● **Direction**: Report every line of the data that contains the string "instances". Letter case is significant.

(Collection entries)
= = = = = = =

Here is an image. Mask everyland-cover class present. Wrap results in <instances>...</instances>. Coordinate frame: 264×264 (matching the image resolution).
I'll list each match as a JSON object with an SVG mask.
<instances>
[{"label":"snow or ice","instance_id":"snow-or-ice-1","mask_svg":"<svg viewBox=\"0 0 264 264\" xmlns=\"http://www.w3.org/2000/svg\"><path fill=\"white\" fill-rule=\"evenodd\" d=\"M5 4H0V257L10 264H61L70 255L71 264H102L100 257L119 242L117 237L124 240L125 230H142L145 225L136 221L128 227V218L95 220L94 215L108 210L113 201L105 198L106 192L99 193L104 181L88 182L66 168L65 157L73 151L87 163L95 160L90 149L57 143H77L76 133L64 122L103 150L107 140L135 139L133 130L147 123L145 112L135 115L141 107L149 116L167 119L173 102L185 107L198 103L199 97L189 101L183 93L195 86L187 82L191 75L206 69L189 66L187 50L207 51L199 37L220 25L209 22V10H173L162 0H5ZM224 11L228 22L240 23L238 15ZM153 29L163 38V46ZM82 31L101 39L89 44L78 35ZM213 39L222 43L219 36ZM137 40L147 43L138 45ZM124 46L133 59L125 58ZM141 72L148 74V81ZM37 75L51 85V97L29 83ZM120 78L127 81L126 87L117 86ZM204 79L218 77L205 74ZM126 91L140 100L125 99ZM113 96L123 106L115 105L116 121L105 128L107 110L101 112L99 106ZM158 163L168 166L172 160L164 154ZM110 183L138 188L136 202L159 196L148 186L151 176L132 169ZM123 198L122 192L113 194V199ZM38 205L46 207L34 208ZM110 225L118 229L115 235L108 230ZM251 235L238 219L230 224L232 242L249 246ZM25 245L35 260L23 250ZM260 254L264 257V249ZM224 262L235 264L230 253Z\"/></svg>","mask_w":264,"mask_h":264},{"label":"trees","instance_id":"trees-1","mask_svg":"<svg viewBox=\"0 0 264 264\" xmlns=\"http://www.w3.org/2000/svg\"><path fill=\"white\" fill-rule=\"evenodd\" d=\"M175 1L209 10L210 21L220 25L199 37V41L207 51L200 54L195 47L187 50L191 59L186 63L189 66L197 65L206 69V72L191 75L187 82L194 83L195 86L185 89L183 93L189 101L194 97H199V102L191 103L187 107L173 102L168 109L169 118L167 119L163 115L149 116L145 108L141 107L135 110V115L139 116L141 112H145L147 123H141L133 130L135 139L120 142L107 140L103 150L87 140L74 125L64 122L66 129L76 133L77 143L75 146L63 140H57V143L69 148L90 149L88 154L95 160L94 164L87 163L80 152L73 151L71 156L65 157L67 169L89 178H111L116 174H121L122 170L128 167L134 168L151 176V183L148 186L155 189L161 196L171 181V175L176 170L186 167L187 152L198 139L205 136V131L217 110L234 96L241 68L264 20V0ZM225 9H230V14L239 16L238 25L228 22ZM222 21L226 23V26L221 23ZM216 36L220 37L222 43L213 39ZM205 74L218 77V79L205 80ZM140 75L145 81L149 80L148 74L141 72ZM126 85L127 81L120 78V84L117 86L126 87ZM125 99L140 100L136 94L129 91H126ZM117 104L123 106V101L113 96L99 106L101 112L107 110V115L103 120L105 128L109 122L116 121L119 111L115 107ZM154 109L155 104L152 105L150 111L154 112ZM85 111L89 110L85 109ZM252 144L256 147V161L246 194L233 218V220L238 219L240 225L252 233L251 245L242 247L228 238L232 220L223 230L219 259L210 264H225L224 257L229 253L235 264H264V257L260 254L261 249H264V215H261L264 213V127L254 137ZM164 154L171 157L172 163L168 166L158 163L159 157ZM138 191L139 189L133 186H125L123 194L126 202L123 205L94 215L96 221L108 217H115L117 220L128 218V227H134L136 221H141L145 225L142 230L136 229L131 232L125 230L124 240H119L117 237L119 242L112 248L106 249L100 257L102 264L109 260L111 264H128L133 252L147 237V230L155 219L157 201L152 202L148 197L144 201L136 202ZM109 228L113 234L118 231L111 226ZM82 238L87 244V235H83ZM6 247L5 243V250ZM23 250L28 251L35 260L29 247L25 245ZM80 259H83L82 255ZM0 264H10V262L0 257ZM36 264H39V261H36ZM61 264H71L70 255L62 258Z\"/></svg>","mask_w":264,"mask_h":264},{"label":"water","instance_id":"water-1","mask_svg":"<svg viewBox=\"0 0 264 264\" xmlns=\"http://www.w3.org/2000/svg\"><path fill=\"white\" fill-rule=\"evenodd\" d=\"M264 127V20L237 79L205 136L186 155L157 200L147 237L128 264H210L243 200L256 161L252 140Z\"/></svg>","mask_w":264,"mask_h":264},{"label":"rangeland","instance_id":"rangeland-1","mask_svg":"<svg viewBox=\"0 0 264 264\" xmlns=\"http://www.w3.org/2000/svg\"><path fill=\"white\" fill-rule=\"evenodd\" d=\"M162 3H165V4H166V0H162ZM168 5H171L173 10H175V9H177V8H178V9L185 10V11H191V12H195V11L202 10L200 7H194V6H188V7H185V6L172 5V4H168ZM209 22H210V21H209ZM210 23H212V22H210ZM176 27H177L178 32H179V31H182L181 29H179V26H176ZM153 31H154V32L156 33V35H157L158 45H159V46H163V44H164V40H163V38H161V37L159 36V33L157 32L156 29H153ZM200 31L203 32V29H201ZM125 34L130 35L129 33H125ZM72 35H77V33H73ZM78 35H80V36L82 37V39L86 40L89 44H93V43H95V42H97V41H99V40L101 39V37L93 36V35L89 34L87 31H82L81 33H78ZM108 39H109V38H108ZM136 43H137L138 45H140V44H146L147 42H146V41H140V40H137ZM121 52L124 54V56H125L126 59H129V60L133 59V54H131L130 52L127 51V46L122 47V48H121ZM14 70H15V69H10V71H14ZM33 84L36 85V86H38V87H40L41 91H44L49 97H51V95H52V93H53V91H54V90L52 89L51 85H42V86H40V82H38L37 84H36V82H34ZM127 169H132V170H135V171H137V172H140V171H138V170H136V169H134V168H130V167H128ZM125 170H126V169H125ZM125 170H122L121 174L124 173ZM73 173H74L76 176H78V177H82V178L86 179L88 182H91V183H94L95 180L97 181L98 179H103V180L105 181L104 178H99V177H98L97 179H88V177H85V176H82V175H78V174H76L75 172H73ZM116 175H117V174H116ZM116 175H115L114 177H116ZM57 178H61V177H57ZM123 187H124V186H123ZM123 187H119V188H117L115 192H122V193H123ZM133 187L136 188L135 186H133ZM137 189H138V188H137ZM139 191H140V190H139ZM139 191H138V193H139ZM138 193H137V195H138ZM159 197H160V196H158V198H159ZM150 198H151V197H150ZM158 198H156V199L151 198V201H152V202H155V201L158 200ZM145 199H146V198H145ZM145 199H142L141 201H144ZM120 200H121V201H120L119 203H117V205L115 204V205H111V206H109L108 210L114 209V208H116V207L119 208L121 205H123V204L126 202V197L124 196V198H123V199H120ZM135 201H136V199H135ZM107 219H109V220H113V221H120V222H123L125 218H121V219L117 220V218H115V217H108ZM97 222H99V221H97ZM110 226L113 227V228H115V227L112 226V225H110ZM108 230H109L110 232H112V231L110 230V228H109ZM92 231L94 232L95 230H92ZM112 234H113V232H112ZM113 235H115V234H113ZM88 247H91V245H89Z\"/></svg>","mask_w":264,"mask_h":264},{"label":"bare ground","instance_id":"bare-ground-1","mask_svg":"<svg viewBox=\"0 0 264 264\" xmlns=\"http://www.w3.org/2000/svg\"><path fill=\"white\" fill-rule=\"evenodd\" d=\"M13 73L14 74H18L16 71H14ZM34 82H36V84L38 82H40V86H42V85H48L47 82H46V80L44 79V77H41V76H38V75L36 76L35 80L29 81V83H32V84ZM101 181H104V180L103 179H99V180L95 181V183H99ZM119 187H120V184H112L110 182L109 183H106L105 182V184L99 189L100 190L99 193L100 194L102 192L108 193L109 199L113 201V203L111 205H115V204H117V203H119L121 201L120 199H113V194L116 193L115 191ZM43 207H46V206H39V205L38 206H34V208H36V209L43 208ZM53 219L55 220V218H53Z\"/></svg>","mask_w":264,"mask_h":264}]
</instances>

= = = = = = =

● **Problem solution**:
Here is an image. Mask everyland-cover class present. Wrap results in <instances>...</instances>. Coordinate frame: 264×264 (matching the image resolution).
<instances>
</instances>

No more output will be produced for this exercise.